“It was an honor and a privilege to participate in today’s event,” said Sullivan. “I sincerely appreciate the President’s interest in the 8,000 employees of RPM who, like the hundreds of thousands who work for other small-to-midsize U.S. manufacturers, find themselves unfairly at the center of the ever-increasing number of asbestos-related lawsuits.
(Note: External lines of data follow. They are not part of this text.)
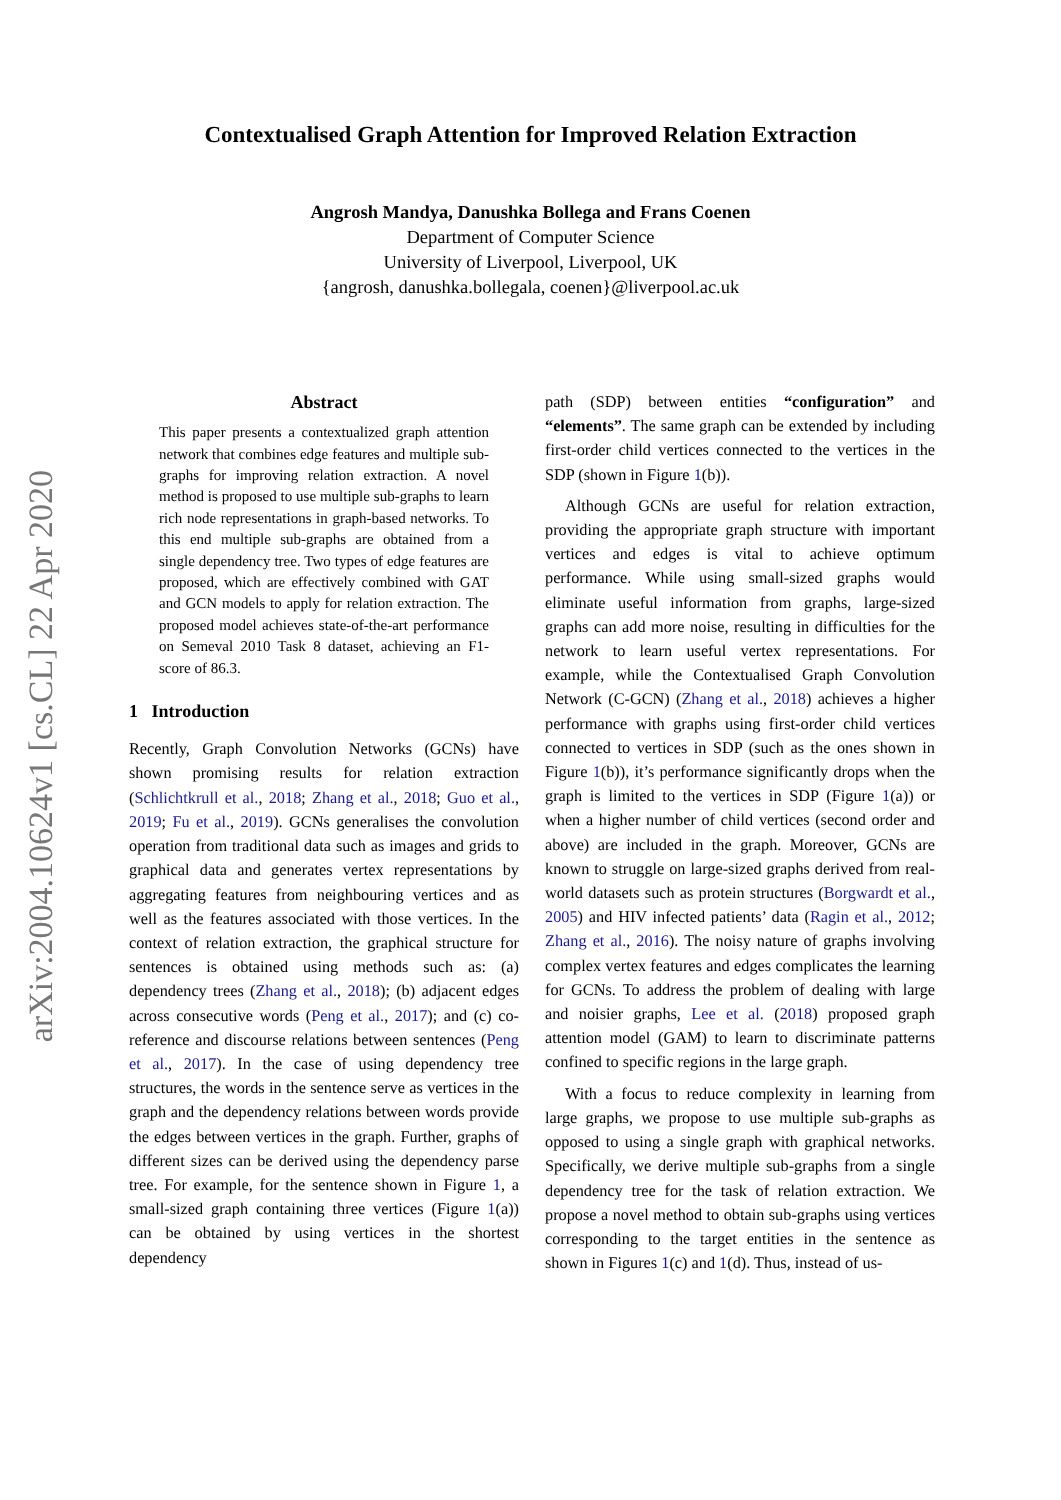arXiv:2004.10624v1 [cs.CL] 22 Apr 2020
Contextualised Graph Attention for Improved Relation Extraction
Angrosh Mandya, Danushka Bollega and Frans Coenen
Department of Computer Science
University of Liverpool, Liverpool, UK
{angrosh, danushka.bollegala, coenen}@liverpool.ac.uk
Abstract
This paper presents a contextualized graph attention network that combines edge features and multiple sub-graphs for improving relation extraction. A novel method is proposed to use multiple sub-graphs to learn rich node representations in graph-based networks. To this end multiple sub-graphs are obtained from a single dependency tree. Two types of edge features are proposed, which are effectively combined with GAT and GCN models to apply for relation extraction. The proposed model achieves state-of-the-art performance on Semeval 2010 Task 8 dataset, achieving an F1-score of 86.3.
1 Introduction
Recently, Graph Convolution Networks (GCNs) have shown promising results for relation extraction (Schlichtkrull et al., 2018; Zhang et al., 2018; Guo et al., 2019; Fu et al., 2019). GCNs generalises the convolution operation from traditional data such as images and grids to graphical data and generates vertex representations by aggregating features from neighbouring vertices and as well as the features associated with those vertices. In the context of relation extraction, the graphical structure for sentences is obtained using methods such as: (a) dependency trees (Zhang et al., 2018); (b) adjacent edges across consecutive words (Peng et al., 2017); and (c) co-reference and discourse relations between sentences (Peng et al., 2017). In the case of using dependency tree structures, the words in the sentence serve as vertices in the graph and the dependency relations between words provide the edges between vertices in the graph. Further, graphs of different sizes can be derived using the dependency parse tree. For example, for the sentence shown in Figure 1, a small-sized graph containing three vertices (Figure 1(a)) can be obtained by using vertices in the shortest dependency
path (SDP) between entities “configuration” and “elements”. The same graph can be extended by including first-order child vertices connected to the vertices in the SDP (shown in Figure 1(b)).
Although GCNs are useful for relation extraction, providing the appropriate graph structure with important vertices and edges is vital to achieve optimum performance. While using small-sized graphs would eliminate useful information from graphs, large-sized graphs can add more noise, resulting in difficulties for the network to learn useful vertex representations. For example, while the Contextualised Graph Convolution Network (C-GCN) (Zhang et al., 2018) achieves a higher performance with graphs using first-order child vertices connected to vertices in SDP (such as the ones shown in Figure 1(b)), it’s performance significantly drops when the graph is limited to the vertices in SDP (Figure 1(a)) or when a higher number of child vertices (second order and above) are included in the graph. Moreover, GCNs are known to struggle on large-sized graphs derived from real-world datasets such as protein structures (Borgwardt et al., 2005) and HIV infected patients’ data (Ragin et al., 2012; Zhang et al., 2016). The noisy nature of graphs involving complex vertex features and edges complicates the learning for GCNs. To address the problem of dealing with large and noisier graphs, Lee et al. (2018) proposed graph attention model (GAM) to learn to discriminate patterns confined to specific regions in the large graph.
With a focus to reduce complexity in learning from large graphs, we propose to use multiple sub-graphs as opposed to using a single graph with graphical networks. Specifically, we derive multiple sub-graphs from a single dependency tree for the task of relation extraction. We propose a novel method to obtain sub-graphs using vertices corresponding to the target entities in the sentence as shown in Figures 1(c) and 1(d). Thus, instead of us-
It is my hope that such open discussions can lead to a solution that provides fair compensation for the truly sick while fixing a broken system that is having a uniquely damaging impact on America’s manufacturing base, its workers, retirees and investors.”
There were 1,000 people at the event during which President Bush called on Congress to focus funds on those affected by asbestos and speed up the process for delivering justice. “We need to speed up the process for delivering justice to deserving victims,” he said. “So as Congress considers what ought to be done, they need to keep in mind those who have been truly harmed by asbestos.”
In addition to Sullivan, those involved in the panel discussion were a law professor from Yeshiva University, the president of Saylor-Beall Manufacturing, an East Lansing, MI company which has had 53 asbestos lawsuits filed against it in three states, and a McLean, VA woman who has been pursuing an asbestos claim for more than three years for her World War II veteran father who died from a rare cancer caused by asbestos.